Ten Thousand Acts of Repair
In 1974, Swedish biochemist Tomas Lindahl made a discovery that should have been terrifying: DNA — the very code that makes you you — is unstable. Every single day, each cell in your body sustains between 10,000 and 100,000 damage events. Chemical bonds break. Strands fray. Errors accumulate.
The finding raised an urgent question: how are we alive at all?
The answer, Lindahl discovered, is that your cells come equipped with a constant, tireless repair system. Specialized proteins scan your DNA around the clock, locate the breaks and errors, and restore the sequence — most of it before you are even aware anything happened. This work was so fundamental to human survival that Lindahl received the Nobel Prize in Chemistry in 2015 for it.
We carry more damage than we know. And we are being repaired more constantly than we realize.

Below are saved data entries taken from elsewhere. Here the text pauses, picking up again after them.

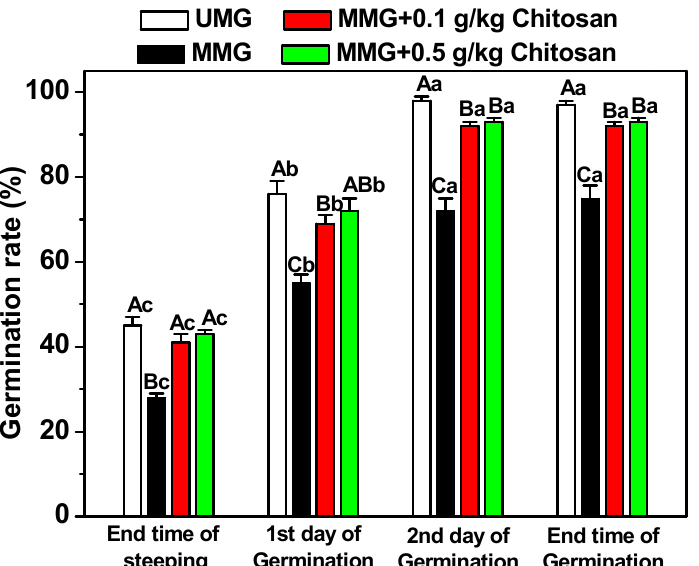
Figure 4. Germination rate of uninfected malt grains (UMG), mixed malt grains (MMG) and MMG treated with 0.1 g/kg of chitosan or 0.5 g/L of chitosan. Each number represents the mean ± standard deviation of three replicates. Within the same malting step and among different treatment conditions, different capital letter superscripts indicate significant differences ( p < 0.05); within the same treatment condition and among different malting steps, different lowercase superscripts indicate significant differences ( p < 0.05).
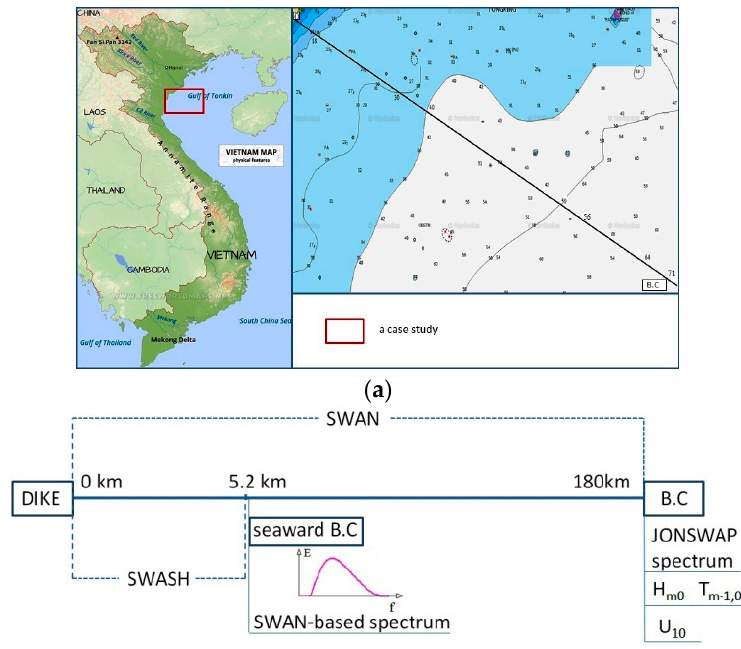
Figure 1. ( a ) A case study on the Vietnamese coastlines (top-left figure) and corresponding bathymetry (top-right figure), depths are indicated in meters. ( b ) Boundary conditions of SWAN and SWASH models (bottom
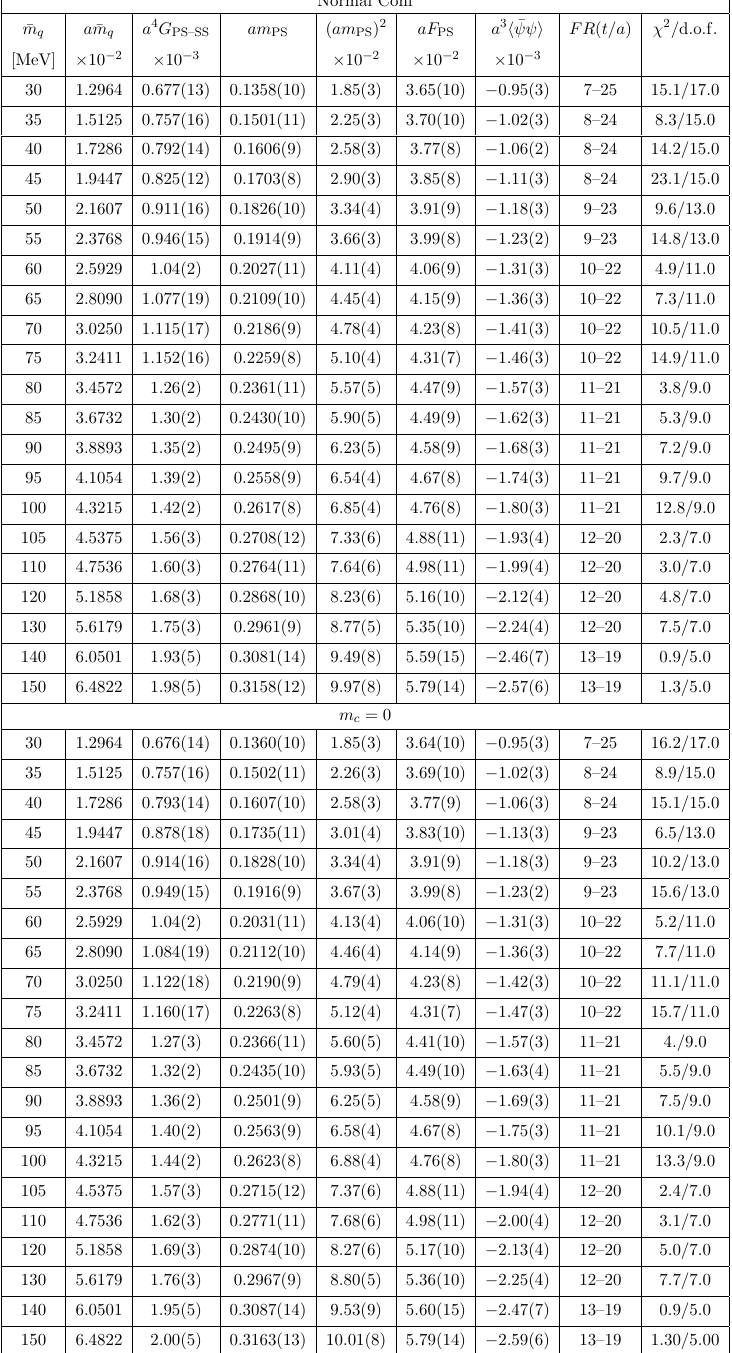
Table 24 . The (cid:12)tting results of a 4 G PS{SS and am PS together with the analytic results of the square of the pseudoscalar mass ( am PS ) 2 , decay constant aF PS , and chiral condensate a 3 h (cid:22) i . The con(cid:12)gurations are the normal con(cid:12)guration and the con(cid:12)guration of m c = 0.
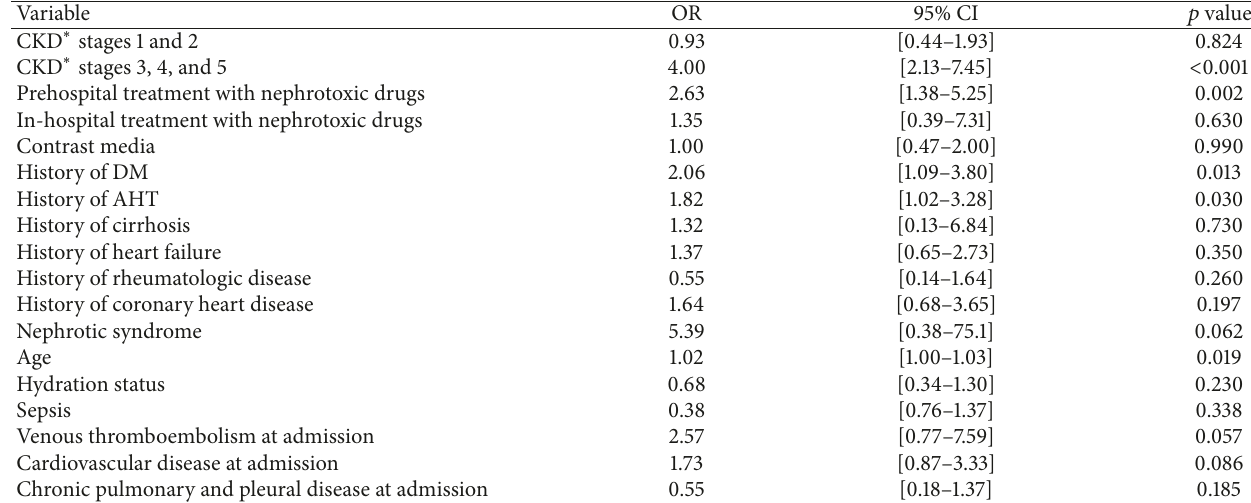
Table 2: Risk factors associated with EAKI, bivariate analysis.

This is a picture of grace.
Scripture tells us that we fall short — not occasionally, but continually. Our hearts accumulate damage from pride, fear, bitterness, and selfish choices. Left unaddressed, those breaks compound. But the Almighty does not abandon damaged things. He scans, He finds, He restores. Grace is not a one-time event at conversion; it is a continuous, cellular work — God's tireless repair moving through us even while we sleep.
Lindahl's discovery reminds us that life itself depends on constant, invisible restoration. So does the life of faith.
You don't have to be whole to be loved. You just have to be held. And in Christ, you are.